Oleh S Yoga
Madura selain terkenal sebagai pulau garam dan tembakau ternyata menyimpan banyak potensi, di antaranya dunia kepenyairan, sastrawan. Ini bisa kita lihat dari beberapa nama yang sudah malang melintang di dunia kepenyairan, sebut saja D Zawami Imron, Abdul Hadi WM, yang lebih muda lagi Jamal D Rahman, Ahmad Nurulah, Syaf Anton WR dan Hidayat Raharja.
Sedang yang masih setia tinggal di kampung halamanya selain D Zamawi Imron, yang terus berbaur dengan msyarakat dan keromantisan desa pesisir, ada Syaf Anton dan Hidayat Raharja. Yang lain meski tinggal di Jakarta tapi masih terikat dengan kampung dan adat, bila sewaktu-waktu ada acara keluarga maka mereka berdatangan ke kampung halamannya, sehingga karya-karya merekapun masih ketara nafas Maduranya, karena ikatan batin itu susah untuk dihilangkan.
Kita lihat karya-karya Abdul Hadi WM dengan nafas kesufiannya, Jamal D Rahman dengan kesunyian dan kesufian yang lebih muram meski dengan nafas baru dan Amhad Nurulah yang gelisah akan tradisi dan kenangan lampau yang akan tergilas modernisme. D Zamawi Imron masih setia dengan roh keagamaan yang dipadu dengan keromantisan pedesaan dan pesisiran, seperti puisi Ibu yang terkenal itu.
Dewasa ini di Madura bermunculan penyair muda, sehingga majalah sastra Horison pun, yang di pimpin oleh Jamal D Rahman, sampai memberikan edisi khusus kepada penyair-penyair muda Madura, baik yang masih tinggal di Madura atau merantau ke kota besar. Ada juga penyair muda lain yang cukup aktif menulis di media masa.

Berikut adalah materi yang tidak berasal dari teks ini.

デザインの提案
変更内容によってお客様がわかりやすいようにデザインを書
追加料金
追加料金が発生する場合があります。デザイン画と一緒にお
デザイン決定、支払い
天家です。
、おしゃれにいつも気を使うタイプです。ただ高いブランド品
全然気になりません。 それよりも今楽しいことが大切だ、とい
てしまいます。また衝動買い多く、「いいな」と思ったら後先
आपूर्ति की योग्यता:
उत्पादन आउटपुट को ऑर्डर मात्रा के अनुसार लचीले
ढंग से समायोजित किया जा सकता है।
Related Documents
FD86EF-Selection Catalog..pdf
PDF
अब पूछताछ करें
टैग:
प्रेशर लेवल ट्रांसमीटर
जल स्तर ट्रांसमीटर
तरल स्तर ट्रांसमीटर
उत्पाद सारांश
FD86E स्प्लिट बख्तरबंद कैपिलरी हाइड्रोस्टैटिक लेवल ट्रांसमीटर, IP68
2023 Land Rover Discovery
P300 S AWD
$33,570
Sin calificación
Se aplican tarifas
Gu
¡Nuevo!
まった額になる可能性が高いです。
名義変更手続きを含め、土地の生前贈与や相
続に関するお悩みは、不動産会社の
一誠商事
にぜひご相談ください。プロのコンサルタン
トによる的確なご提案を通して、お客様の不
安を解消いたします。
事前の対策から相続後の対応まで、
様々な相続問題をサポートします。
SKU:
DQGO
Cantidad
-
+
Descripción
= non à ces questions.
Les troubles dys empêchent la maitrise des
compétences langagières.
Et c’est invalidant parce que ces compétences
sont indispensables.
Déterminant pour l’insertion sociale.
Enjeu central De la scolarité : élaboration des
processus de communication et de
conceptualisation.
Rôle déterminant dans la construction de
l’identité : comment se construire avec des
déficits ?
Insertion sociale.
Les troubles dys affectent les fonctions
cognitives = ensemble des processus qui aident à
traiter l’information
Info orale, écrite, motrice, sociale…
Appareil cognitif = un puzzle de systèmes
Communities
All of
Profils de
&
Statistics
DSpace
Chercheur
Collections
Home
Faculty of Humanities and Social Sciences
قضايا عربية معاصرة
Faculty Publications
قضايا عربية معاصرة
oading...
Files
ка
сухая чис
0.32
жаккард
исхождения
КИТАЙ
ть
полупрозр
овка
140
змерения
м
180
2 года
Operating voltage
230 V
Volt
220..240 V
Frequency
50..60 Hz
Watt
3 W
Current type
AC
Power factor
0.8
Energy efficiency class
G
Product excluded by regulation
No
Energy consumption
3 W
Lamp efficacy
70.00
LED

Penyair-penyair muda di Madura saat ini nampaknya memandang kemaduraan mereka dengan lebih rileks dan tak terbebani identitas lokal yang artifisial. Sebut saja nama-nama M Faizi, M Fauzi, R Timur Budi Raja, Muchlis Zya Aufa, Moh Hamzah Arza, Bernando J Sujibto, Hamidin, Mahwi Air Tawar, Sofyan RH Zaid, Ali Ibnu Anwar, M Zamiel El-Muttaqien, Ahmad Muchlish Amrin, Edu Badrus Shaaleh, Ibu Hajar (pengasuh rubrik Sastra Udara di Radio Nada). Abdul Hadi (masuk 15 puisi terbaik lomba cipta puisi Direktorat Kesenian Dirjen Nilai Budaya, Seni, dan Film Departemen Kebudayaan dan Pariwisata dengan puisinya yang berjudul “Madura XX”) dan satu-satunya penyair perempuan Jumairiyah Mawardy.